---- DATA SHOWN

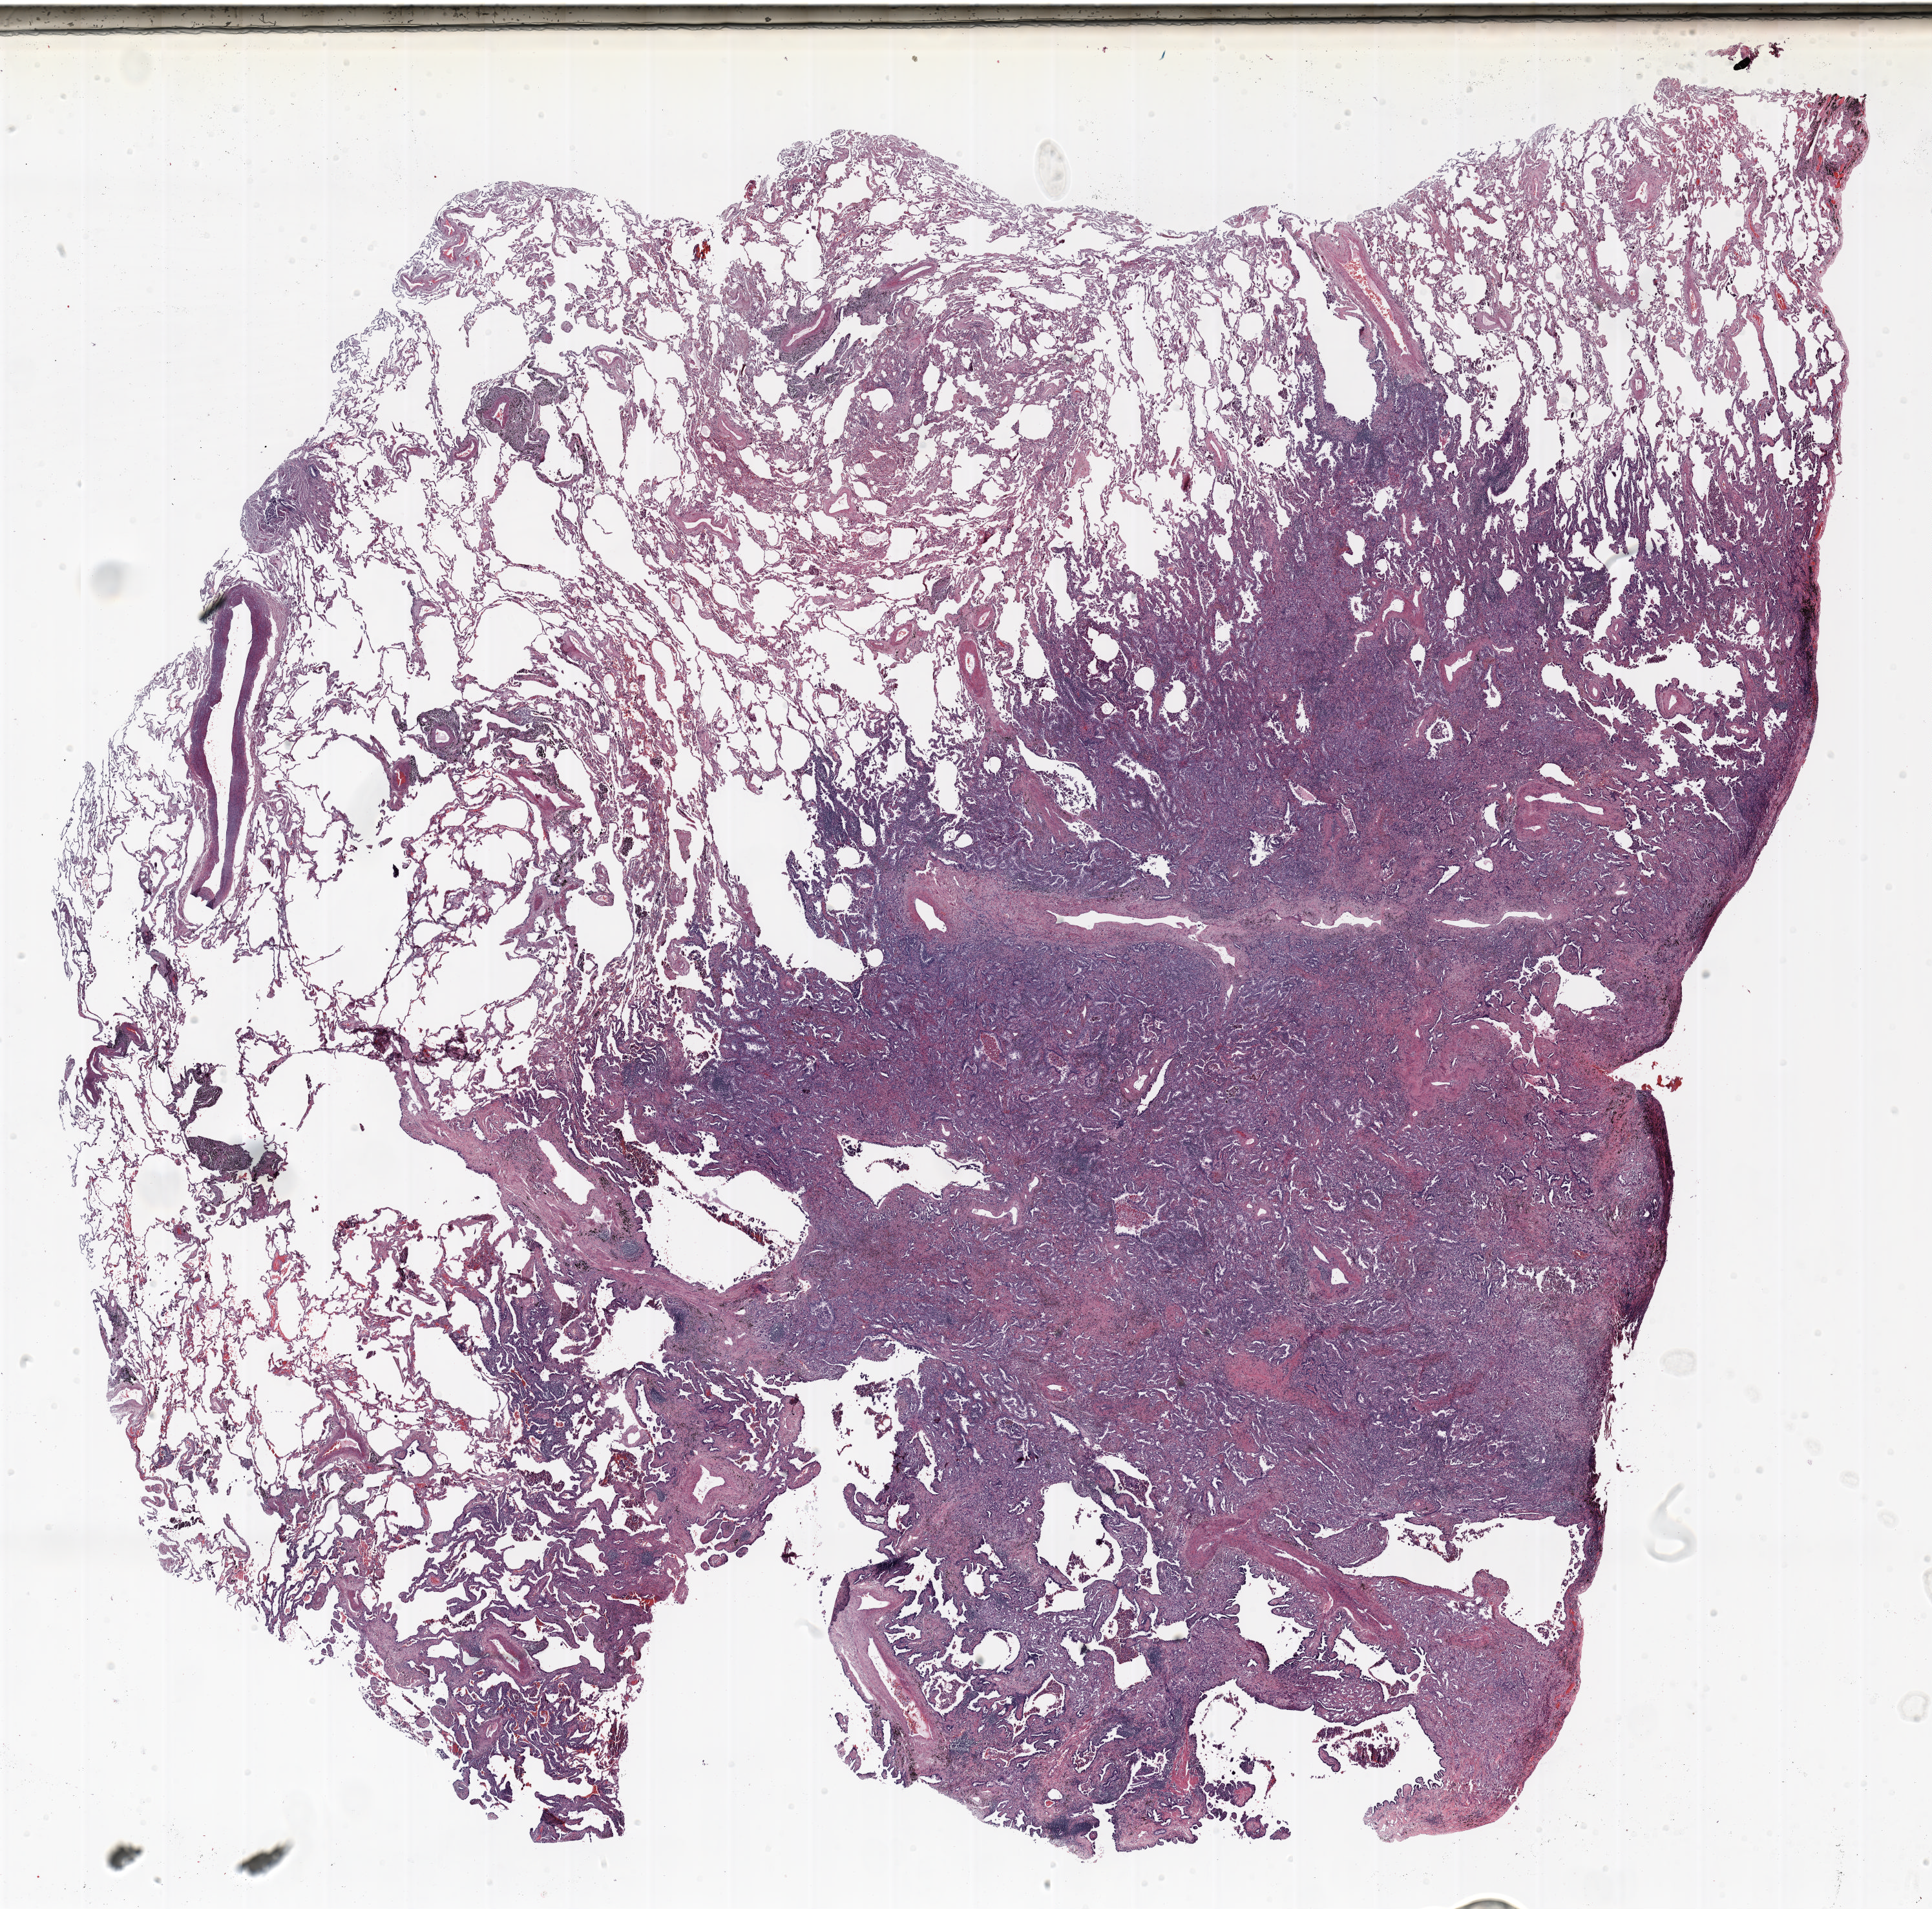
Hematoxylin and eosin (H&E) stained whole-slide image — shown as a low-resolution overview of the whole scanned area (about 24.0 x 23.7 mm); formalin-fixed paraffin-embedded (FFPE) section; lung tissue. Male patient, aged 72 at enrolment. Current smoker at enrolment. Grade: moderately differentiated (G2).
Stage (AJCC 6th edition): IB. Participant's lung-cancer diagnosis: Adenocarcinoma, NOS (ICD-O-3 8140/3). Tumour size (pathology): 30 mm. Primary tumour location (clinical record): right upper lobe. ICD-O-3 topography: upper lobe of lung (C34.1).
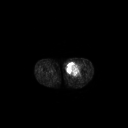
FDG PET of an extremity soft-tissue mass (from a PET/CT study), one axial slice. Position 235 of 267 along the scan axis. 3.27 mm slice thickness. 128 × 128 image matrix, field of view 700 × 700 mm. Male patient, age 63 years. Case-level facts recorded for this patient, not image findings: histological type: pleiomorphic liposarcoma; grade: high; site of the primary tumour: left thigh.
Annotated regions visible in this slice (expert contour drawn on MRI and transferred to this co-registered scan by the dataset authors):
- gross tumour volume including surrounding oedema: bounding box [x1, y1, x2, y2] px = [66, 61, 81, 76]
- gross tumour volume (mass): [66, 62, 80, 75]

--------
---- DATA SHOWN

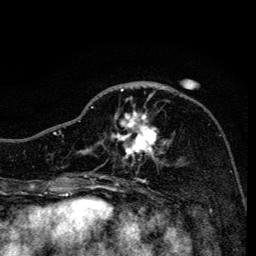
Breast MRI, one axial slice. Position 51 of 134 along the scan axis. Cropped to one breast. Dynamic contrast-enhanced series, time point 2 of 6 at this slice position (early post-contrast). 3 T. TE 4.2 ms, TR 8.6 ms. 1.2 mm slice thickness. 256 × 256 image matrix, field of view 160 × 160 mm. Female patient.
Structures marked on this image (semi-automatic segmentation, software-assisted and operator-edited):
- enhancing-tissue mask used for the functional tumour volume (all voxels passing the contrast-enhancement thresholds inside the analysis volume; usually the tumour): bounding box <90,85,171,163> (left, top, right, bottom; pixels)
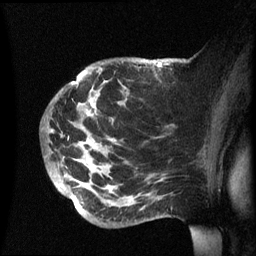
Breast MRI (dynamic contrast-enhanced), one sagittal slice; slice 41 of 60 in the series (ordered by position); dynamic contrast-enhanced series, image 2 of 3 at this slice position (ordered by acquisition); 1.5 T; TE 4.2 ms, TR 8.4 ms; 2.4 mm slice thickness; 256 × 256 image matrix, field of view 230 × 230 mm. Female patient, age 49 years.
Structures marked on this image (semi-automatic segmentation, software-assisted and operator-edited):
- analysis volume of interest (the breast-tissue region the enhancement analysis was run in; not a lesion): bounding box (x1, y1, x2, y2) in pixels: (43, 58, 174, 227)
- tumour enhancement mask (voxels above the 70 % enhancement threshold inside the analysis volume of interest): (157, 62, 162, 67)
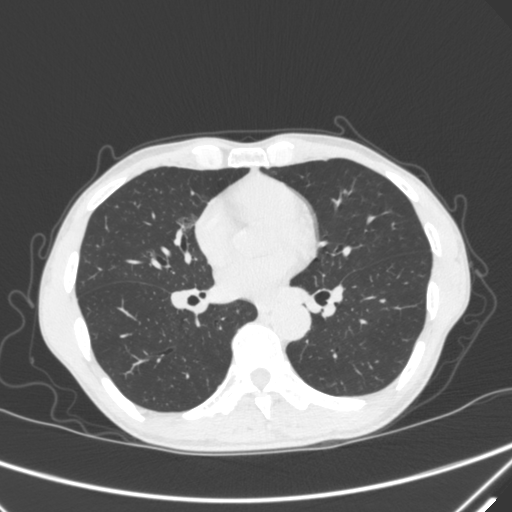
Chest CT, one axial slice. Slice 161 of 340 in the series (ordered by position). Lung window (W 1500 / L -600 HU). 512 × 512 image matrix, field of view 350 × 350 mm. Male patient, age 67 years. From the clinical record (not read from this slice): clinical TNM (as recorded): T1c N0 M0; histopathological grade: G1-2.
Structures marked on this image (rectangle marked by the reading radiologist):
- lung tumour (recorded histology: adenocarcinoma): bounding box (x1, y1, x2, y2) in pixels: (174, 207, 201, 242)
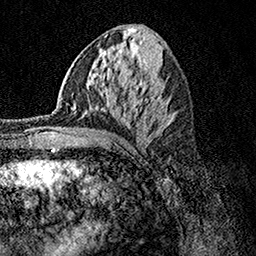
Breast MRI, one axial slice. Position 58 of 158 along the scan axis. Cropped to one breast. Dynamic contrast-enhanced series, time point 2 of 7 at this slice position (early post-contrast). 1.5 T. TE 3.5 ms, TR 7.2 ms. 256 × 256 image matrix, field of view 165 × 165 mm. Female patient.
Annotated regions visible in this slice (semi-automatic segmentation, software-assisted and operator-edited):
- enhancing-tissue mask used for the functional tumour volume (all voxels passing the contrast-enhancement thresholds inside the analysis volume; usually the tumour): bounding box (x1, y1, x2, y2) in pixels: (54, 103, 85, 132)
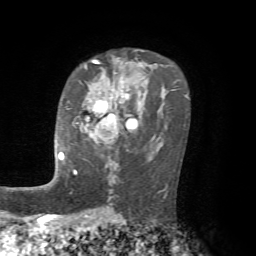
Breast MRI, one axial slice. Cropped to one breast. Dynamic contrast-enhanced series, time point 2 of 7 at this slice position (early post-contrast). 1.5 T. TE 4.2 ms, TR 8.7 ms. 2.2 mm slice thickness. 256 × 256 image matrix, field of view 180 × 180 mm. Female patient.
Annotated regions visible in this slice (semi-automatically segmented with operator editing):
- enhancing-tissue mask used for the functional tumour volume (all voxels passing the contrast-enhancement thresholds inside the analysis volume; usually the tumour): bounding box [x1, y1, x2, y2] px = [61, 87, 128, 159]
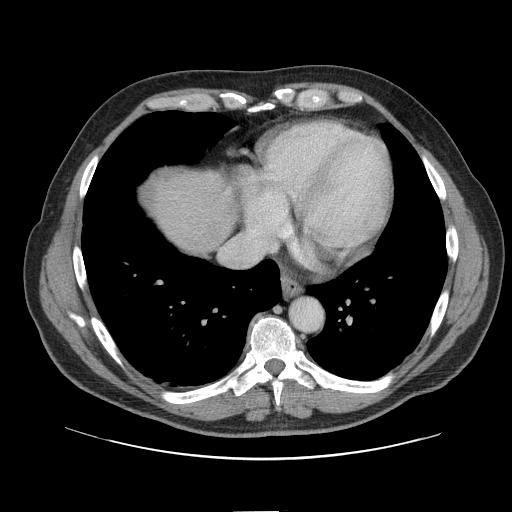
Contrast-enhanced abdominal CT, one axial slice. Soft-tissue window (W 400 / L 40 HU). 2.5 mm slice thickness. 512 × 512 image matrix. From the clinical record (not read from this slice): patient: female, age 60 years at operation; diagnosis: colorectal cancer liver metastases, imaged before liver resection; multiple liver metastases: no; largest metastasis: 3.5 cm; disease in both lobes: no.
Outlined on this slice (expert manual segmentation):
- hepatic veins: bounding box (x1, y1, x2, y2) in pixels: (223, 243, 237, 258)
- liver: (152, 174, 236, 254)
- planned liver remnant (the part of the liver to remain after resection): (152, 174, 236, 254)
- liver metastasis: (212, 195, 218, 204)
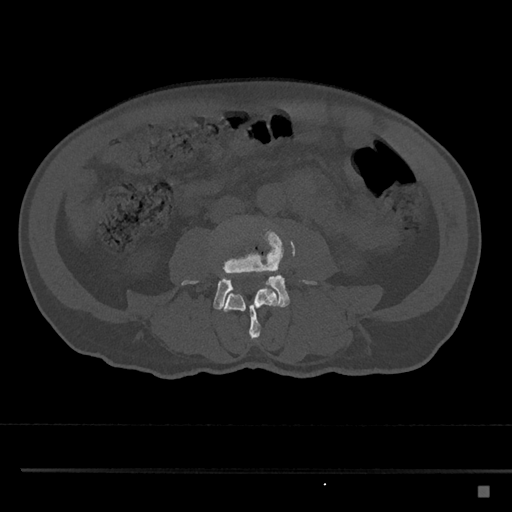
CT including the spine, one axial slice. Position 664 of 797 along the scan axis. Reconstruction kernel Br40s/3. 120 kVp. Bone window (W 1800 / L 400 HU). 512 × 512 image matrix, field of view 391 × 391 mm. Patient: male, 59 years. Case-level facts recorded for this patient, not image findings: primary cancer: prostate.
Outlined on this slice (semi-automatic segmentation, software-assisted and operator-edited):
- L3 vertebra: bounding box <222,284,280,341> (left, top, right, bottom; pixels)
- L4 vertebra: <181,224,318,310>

--------
---- DATA SHOWN

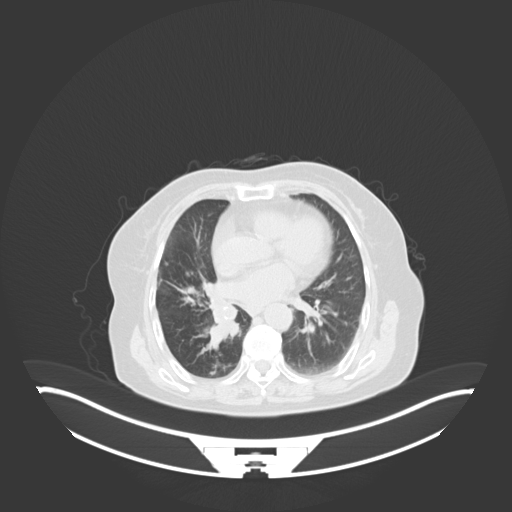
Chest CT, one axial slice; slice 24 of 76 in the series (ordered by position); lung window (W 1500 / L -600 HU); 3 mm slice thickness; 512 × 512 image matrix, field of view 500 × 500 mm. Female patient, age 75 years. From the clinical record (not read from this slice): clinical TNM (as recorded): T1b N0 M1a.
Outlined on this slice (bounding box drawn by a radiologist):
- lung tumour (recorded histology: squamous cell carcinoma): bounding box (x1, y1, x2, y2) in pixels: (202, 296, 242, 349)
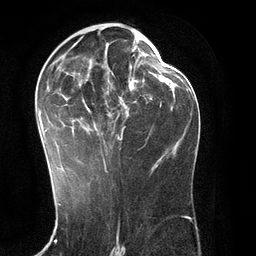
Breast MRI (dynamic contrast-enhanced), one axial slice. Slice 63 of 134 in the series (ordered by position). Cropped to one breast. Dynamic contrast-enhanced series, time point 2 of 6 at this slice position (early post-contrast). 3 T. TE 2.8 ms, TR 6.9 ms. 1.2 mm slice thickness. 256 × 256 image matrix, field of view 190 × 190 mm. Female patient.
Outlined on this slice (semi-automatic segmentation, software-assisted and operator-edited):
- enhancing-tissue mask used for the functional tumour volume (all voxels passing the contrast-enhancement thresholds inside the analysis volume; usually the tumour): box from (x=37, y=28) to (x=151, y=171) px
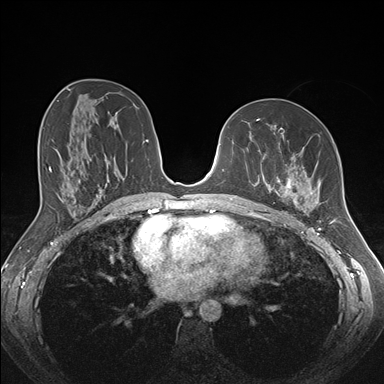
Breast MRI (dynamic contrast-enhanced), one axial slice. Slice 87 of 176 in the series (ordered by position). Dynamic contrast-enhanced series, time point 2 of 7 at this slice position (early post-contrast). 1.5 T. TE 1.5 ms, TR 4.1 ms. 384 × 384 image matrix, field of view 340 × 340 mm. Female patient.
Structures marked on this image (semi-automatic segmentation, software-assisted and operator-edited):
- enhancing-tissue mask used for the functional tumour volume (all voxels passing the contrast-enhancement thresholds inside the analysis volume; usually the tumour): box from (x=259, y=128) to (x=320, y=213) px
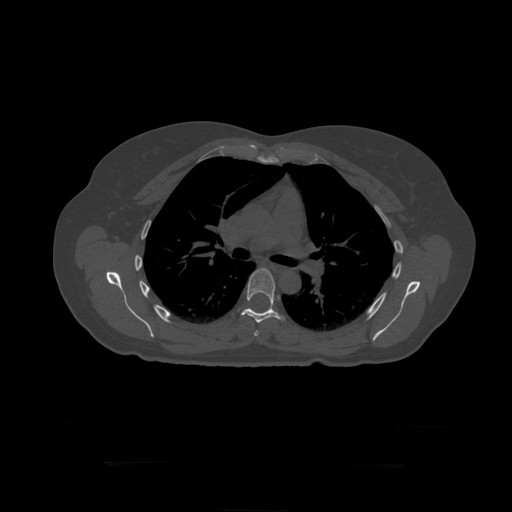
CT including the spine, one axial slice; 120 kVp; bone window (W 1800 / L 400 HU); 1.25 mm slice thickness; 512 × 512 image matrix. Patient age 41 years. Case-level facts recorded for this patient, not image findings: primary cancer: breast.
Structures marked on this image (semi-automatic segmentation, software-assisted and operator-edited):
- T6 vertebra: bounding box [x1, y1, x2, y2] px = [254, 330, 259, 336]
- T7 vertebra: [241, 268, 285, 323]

--------

## [GOAL OF THE EXERCISE]
Your answer should consist of the lines from the line with "- hepatic veins: bounding" to the line with "- liver metastasis: (212, 195, 218, 204)" above, repeated exactly, both ends included.

## [EXERCISE RESPONSE]
- hepatic veins: bounding box (x1, y1, x2, y2) in pixels: (223, 243, 237, 258)
- liver: (152, 174, 236, 254)
- planned liver remnant (the part of the liver to remain after resection): (152, 174, 236, 254)
- liver metastasis: (212, 195, 218, 204)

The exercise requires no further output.